## EXERCISE DESCRIPTION
Extract the part of the records that runs from their start through the line containing "25: (100, 32)", both ends included, and reproduce those lines verbatim.

## SOURCE MATERIAL
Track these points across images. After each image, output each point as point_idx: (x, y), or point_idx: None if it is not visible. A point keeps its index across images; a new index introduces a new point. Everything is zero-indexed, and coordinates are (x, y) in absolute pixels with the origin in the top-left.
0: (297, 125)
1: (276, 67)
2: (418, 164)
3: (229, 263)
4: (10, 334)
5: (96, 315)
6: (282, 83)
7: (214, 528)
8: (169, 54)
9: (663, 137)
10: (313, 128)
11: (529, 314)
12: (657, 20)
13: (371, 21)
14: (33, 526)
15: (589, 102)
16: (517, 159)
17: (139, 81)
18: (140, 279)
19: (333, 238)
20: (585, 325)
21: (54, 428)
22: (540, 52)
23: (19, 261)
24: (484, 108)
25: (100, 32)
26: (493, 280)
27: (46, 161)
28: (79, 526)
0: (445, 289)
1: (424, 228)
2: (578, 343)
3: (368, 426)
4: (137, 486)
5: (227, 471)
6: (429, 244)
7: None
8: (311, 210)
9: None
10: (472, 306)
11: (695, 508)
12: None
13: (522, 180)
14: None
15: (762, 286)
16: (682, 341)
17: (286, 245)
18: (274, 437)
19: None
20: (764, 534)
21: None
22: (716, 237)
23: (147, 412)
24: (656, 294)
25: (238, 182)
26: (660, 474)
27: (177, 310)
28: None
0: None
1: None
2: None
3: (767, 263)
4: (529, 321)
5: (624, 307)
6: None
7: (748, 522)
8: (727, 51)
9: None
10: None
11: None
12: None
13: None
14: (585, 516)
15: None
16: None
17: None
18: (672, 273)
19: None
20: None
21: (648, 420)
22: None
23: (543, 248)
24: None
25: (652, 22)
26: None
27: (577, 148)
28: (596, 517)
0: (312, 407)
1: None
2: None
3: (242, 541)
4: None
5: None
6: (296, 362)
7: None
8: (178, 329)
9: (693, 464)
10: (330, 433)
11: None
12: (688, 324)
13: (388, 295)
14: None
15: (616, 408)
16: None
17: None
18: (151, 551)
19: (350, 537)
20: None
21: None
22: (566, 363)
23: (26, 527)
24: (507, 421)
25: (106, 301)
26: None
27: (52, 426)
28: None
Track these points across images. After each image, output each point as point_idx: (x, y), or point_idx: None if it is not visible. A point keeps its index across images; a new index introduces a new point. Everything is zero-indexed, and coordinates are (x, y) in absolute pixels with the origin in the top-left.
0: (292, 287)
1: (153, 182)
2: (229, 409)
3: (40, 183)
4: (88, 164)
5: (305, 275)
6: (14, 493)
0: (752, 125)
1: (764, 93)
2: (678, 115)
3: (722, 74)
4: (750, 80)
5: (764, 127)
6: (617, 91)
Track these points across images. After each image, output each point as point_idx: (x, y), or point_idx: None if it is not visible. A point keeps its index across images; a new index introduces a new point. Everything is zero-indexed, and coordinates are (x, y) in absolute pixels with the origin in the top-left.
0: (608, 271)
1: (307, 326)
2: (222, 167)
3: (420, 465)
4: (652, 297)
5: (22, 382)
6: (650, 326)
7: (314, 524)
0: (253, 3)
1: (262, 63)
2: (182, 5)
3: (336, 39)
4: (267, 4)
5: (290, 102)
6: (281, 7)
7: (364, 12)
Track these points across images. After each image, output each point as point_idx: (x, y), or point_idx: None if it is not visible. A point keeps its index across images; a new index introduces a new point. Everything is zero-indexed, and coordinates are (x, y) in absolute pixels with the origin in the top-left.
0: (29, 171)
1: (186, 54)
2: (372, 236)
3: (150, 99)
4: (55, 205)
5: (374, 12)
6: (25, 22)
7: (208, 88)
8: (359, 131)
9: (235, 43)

## TASK ANSWER
Track these points across images. After each image, output each point as point_idx: (x, y), or point_idx: None if it is not visible. A point keeps its index across images; a new index introduces a new point. Everything is zero-indexed, and coordinates are (x, y) in absolute pixels with the origin in the top-left.
0: (297, 125)
1: (276, 67)
2: (418, 164)
3: (229, 263)
4: (10, 334)
5: (96, 315)
6: (282, 83)
7: (214, 528)
8: (169, 54)
9: (663, 137)
10: (313, 128)
11: (529, 314)
12: (657, 20)
13: (371, 21)
14: (33, 526)
15: (589, 102)
16: (517, 159)
17: (139, 81)
18: (140, 279)
19: (333, 238)
20: (585, 325)
21: (54, 428)
22: (540, 52)
23: (19, 261)
24: (484, 108)
25: (100, 32)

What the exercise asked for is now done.